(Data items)
╔══

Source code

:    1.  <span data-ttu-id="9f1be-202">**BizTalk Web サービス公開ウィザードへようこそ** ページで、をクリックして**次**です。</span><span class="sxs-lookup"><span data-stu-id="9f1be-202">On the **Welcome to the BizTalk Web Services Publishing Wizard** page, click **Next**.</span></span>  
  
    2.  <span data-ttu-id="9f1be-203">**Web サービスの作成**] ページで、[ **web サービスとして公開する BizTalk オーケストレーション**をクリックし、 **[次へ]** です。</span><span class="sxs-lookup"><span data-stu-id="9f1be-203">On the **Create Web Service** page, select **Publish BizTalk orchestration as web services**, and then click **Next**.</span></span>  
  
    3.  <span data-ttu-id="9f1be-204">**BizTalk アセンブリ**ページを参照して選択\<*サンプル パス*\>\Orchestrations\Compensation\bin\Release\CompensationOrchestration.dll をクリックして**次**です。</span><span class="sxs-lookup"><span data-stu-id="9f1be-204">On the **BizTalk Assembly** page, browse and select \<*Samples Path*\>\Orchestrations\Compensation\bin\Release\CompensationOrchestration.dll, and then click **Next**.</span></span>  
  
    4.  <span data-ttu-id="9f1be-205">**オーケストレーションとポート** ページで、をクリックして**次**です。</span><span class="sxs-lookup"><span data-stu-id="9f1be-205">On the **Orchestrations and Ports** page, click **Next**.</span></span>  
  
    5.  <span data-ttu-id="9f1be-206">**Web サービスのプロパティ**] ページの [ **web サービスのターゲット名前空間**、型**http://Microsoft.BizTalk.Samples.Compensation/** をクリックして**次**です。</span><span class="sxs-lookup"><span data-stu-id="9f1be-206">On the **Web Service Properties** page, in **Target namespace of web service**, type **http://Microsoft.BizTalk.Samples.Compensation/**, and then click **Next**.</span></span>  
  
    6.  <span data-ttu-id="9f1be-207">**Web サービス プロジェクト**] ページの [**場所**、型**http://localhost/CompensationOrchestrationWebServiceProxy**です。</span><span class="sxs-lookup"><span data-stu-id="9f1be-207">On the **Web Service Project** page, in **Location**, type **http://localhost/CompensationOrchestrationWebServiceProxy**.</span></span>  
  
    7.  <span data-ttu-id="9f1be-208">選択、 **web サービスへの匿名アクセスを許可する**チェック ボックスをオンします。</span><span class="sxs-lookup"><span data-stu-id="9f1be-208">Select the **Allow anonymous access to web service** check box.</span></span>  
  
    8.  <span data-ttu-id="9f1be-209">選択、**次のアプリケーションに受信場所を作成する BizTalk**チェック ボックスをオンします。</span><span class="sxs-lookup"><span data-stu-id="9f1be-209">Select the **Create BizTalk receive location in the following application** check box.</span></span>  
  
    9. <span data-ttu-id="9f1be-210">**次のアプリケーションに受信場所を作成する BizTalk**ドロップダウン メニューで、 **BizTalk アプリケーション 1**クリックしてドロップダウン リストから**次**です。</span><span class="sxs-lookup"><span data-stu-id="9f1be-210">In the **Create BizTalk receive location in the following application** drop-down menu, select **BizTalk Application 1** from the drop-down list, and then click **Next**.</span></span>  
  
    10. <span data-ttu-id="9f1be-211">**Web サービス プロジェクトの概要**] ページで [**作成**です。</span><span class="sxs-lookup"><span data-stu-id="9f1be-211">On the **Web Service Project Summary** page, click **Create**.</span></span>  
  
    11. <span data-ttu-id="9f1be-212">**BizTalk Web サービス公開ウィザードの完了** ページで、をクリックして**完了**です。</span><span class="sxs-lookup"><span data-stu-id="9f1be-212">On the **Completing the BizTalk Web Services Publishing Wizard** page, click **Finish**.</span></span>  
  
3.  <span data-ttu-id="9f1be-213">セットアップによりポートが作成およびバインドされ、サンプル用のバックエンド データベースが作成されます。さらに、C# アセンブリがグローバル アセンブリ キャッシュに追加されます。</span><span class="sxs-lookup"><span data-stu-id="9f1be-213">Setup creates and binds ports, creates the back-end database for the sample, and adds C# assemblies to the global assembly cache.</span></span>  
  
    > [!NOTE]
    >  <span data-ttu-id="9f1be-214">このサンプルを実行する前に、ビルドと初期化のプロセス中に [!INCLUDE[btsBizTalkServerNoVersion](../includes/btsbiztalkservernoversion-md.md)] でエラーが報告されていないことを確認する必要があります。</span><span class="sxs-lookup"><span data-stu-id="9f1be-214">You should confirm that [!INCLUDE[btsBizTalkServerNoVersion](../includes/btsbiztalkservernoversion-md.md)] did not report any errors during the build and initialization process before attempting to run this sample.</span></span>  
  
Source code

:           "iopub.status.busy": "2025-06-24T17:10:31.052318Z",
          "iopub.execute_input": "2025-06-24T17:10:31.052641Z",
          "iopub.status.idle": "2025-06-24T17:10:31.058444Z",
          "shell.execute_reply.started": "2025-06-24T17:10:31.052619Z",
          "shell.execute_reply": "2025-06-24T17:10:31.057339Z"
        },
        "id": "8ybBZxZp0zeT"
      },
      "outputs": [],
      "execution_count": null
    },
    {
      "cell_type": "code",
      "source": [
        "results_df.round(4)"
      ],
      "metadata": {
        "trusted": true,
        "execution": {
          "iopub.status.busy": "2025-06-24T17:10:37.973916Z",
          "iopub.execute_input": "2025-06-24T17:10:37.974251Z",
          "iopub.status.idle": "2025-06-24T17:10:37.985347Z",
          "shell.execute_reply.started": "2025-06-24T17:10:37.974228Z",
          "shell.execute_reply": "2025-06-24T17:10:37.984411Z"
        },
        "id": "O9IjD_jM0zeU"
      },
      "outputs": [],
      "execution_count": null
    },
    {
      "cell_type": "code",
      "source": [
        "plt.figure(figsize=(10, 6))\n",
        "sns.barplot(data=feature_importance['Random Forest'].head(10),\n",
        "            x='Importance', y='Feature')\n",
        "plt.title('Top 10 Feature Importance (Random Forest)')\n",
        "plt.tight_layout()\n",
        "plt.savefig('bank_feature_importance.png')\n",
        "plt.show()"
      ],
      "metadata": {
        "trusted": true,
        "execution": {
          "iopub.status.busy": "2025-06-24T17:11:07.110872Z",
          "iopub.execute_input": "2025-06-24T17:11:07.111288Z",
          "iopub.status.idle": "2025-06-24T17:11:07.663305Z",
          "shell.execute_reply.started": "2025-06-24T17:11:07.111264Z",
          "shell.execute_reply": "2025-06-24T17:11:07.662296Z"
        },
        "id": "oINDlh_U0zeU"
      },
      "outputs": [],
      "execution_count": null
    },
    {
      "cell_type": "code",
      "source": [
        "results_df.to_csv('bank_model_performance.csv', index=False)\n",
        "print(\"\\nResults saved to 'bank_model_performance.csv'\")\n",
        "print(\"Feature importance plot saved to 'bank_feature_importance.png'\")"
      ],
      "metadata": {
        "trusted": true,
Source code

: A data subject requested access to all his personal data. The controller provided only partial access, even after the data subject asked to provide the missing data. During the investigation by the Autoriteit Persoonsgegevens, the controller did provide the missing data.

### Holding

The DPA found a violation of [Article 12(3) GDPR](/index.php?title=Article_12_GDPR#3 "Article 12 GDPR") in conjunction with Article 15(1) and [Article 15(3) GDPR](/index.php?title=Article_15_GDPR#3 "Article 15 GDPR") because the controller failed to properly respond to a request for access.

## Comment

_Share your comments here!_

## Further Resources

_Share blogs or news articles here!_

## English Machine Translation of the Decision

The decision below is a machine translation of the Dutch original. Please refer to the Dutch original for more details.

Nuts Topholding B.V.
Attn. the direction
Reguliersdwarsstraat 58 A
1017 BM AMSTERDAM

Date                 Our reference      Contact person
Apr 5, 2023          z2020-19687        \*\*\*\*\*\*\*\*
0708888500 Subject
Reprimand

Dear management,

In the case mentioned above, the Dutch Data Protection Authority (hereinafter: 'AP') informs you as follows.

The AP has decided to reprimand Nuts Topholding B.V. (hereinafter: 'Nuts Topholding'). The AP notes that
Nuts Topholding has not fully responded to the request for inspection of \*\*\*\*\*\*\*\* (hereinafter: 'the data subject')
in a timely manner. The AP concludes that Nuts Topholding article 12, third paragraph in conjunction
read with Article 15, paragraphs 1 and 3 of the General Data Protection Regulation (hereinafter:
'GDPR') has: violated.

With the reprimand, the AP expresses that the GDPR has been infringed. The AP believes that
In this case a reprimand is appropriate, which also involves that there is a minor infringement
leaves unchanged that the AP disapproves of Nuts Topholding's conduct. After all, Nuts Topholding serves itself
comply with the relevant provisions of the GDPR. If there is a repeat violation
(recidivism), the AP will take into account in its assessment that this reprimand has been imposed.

╚══

Task item
Reproduce verbatim the stretch of the material from the line containing "Ports** page, click **Next**.</span></span>" through the line containing "ページの [ **web", including both of those lines.

Solution for this problem
    4.  <span data-ttu-id="9f1be-205">**オーケストレーションとポート** ページで、をクリックして**次**です。</span><span class="sxs-lookup"><span data-stu-id="9f1be-205">On the **Orchestrations and Ports** page, click **Next**.</span></span>  
  
    5.  <span data-ttu-id="9f1be-206">**Web サービスのプロパティ**] ページの [ **web サービスのターゲット名前空間**、型**http://Microsoft.BizTalk.Samples.Compensation/** をクリックして**次**です。</span><span class="sxs-lookup"><span data-stu-id="9f1be-206">On the **Web Service Properties** page, in **Target namespace of web service**, type **http://Microsoft.BizTalk.Samples.Compensation/**, and then click **Next**.</span></span>  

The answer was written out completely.